12:25 – 12:40 pm Thibaut Horel, postdoc, Laboratory for Information & Decision Systems, Massachusetts Institute of Technology; Raj Agrawal, Electrical Engineering and Computer Science, Massachusetts Institute of Technology; Trevor Campbell, Statistics, University of British Columbia;  Lorenzo Masoero, Electrical Engineering and Computer Science, Massachusetts Institute of Technology, Daria Roithmayr, Law, University of Southern California

The Contagiousness of Police Violence

Explanations for unlawful police violence focus on individual “bad apple” officers or deviant top-down departmental culture. Recent research suggests that violence may also diffuse through social networks, much like a disease spreads on networks of interaction. We investigate whether police violence is contagious—whether an officer’s exposure to earlier police shootings by network neighbors increases the probability that the officer will engage in future police shootings. Drawing on data from the Chicago Police Department, we construct and analyze dynamic patterns of diffusion of shooting on police professional networks. We follow both a non-parametric approach based on permutation tests and a model-driven approach using Hawkes processes. This is made particularly challenging by the presence of homophily which is typically confounded with contagion in this kind of observational studies.  Preliminary results suggest strong structural and dynamic evidence consistent with a dynamic of contagion in police-involved shootings, even after controlling for homophily.

12:40 – 12:55 pm Christopher Ick, Graduate student, Center for Data Science, New York University; Brian McFee, Center for Data Science, New York University

Robust Sound Event Detection in Urban Environments

Foreground and background separation is a critical step in acoustic signal detection, particularly so in the case of acoustic sound event detection (SED) in field recordings. Popular approaches to this task mimic the methods used in computer vision, using convolutional operators on an image to extract useful features. When using audio as an input to these methods, the images are typically time-frequency representations (spectrograms). Traditionally, log-scaling is the primary approach for foreground/background separation and noise reduction, and is the standard approach when spectrograms are the feature of interest. For single-source audio in clean acoustic environments, this is sufficient for SED. However, SED urban field recordings is a more challenging task. Urban soundscape recording is often under varying acoustic recording conditions, introducing audio deformations, such as reverb. Furthermore, urban soundscapes rarely have distinct and separate sound events, often containing multiple overlapping sound events of multiple classes.

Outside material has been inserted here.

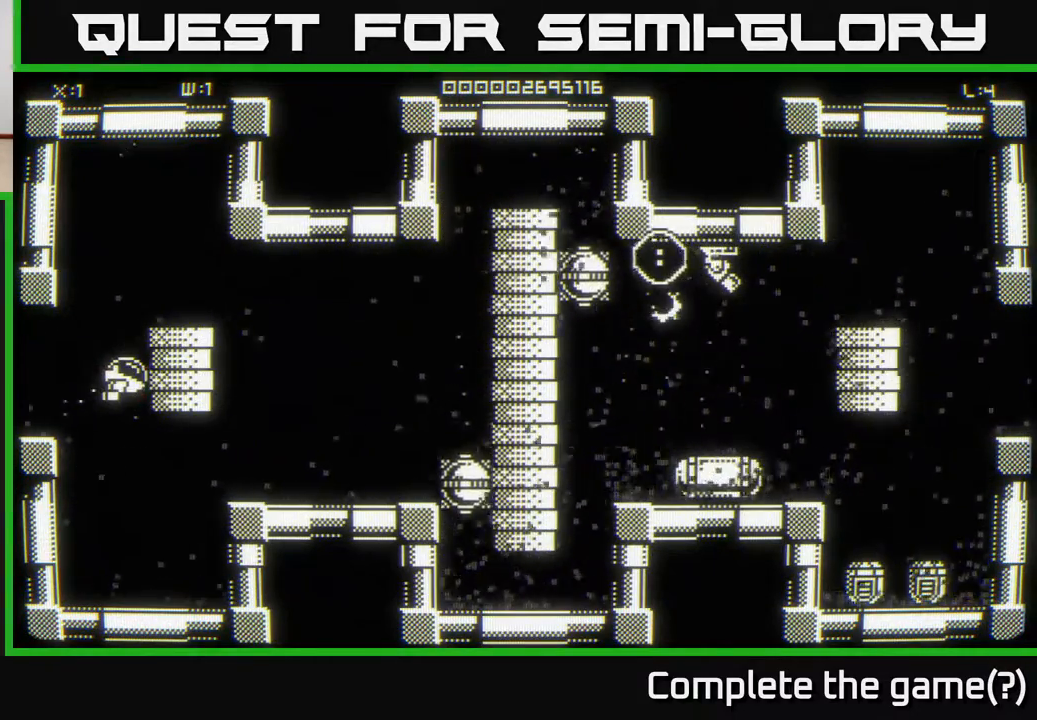
{"buttons": [], "left_stick": "down-right", "right_stick": "center", "events": []}
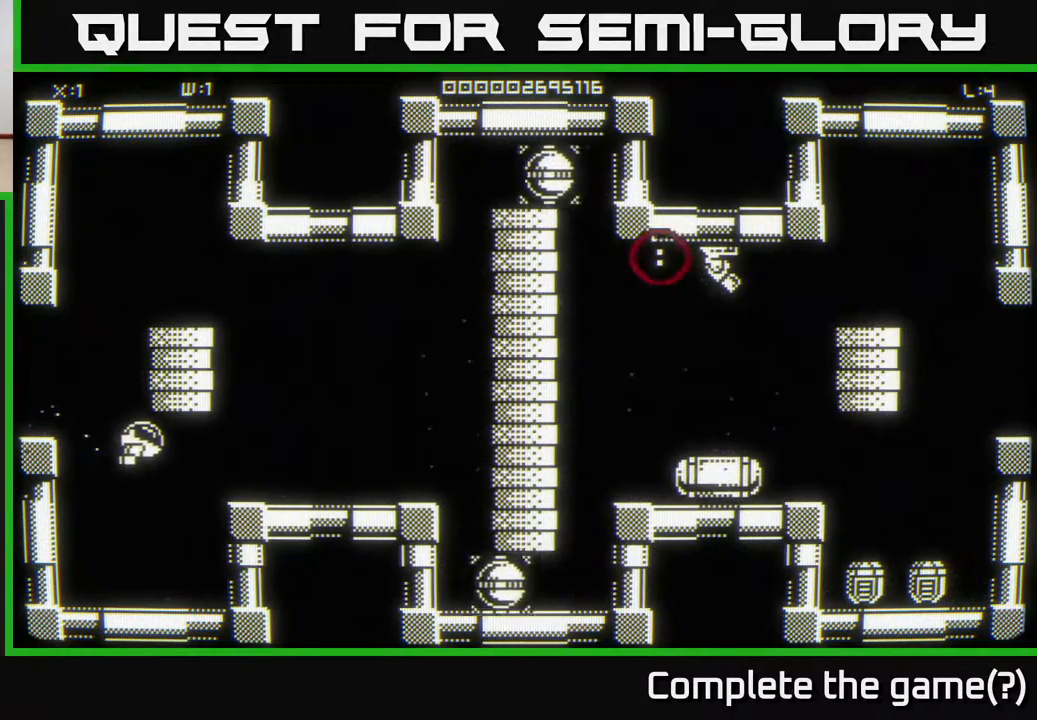
{"buttons": [], "left_stick": "right", "right_stick": "center", "events": [[17, "left_stick", "right"], [383, "left_stick", "down-right"], [483, "left_stick", "right"]]}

Recent literature has demonstrated that an adaptive preprocessing method, per-channel energy normalization (PCEN), has significant performance improvements over traditional log-scaled mel-frequency spectrograms for noise removal in SED. However, PCEN is sensitive to the parameter configuration in relation to the acoustic properties of the target sound; a configuration well suited for a certain class of sound events may be poorly suited for another class in the same soundscape. To ameliorate this, we propose a novel method, multi-rate PCEN, in which we vary the parameters of our PCEN pre-processing. This results in generating a multi-layer spectrogram, an approach not unlike color image processing in machine vision. By adapting this multi-layer image approach from machine vision, we simultaneously improve our robustness to audio degradation and cross-class performance, making this approach well suited for SED in urban environments.

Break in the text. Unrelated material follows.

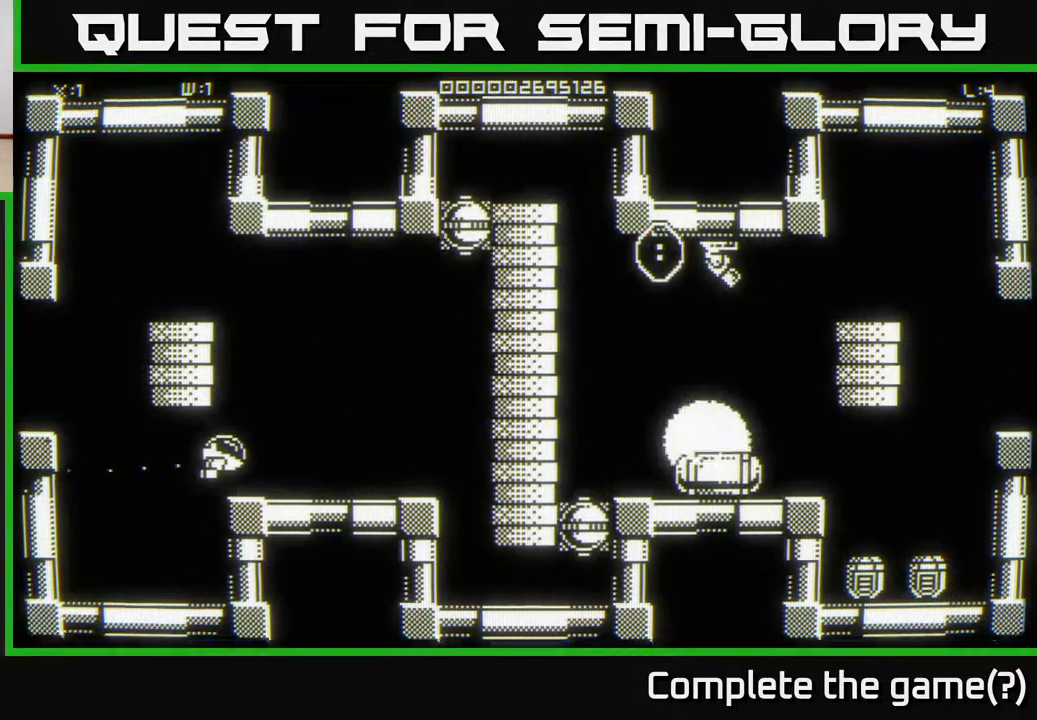
{"buttons": [], "left_stick": "right", "right_stick": "center", "events": []}
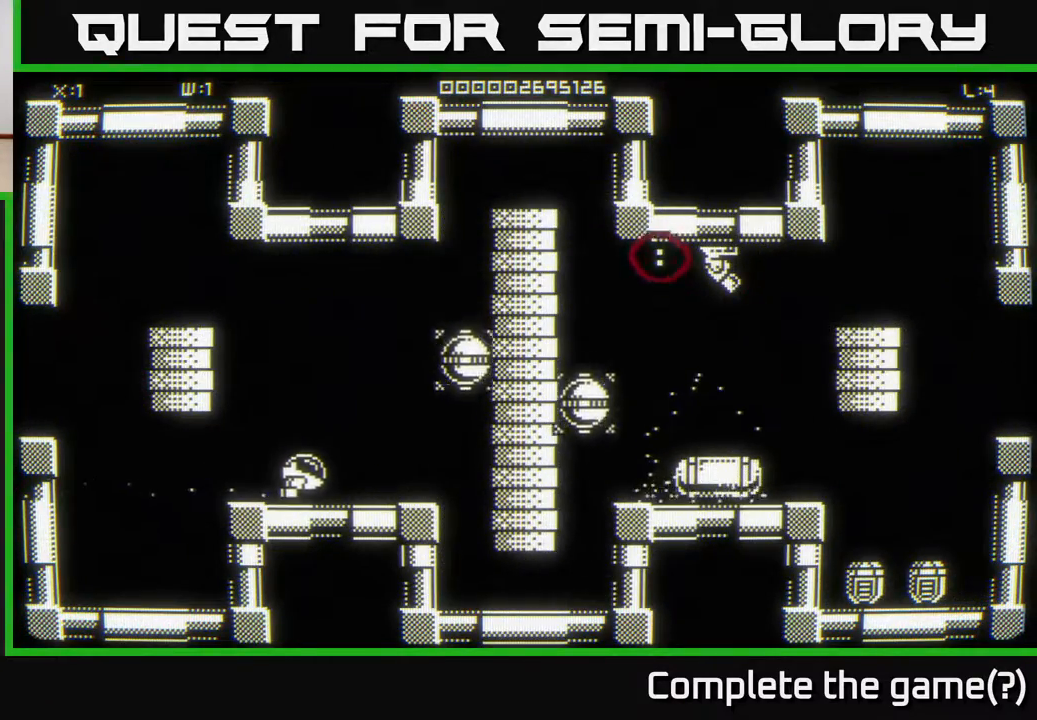
{"buttons": [], "left_stick": "right", "right_stick": "center", "events": []}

12:55 – 1:10 pm Renhao Cui, Graduate student, Computer Science & Engineering, The Ohio State University; Rajiv Ramnath, Computer Science & Engineering, The Ohio State University; Gagan Agrawal, Department of Computer & Cyber Sciences, Augusta University

Restricted Paraphrase Generation Model for Commercial Tweets

We propose a restricted paraphrase generation model that focuses on generating paraphrase for commercial tweets. The paraphrasing of commercial tweets requires certain elements to be kept in the result, such as the product name or promotion amount. We utilize a GPT-2 model and fine-tuned it with a structure-enriched dataset, which helps the model perform not only paraphrase generation but also the certain requirement of the commercial tweets. The model can identify and follow the restrictions automatically. In addition, there are very limited paraphrase datasets, especially in the domain of social media. Therefore, we apply domain transfer and rely on a general parallel-machine-translated dataset to train the model. Our model has shown to outperform general paraphrase generation models as well as the CopyNet model, in terms of paraphrase similarity, diversity, and the ability to follow the restriction.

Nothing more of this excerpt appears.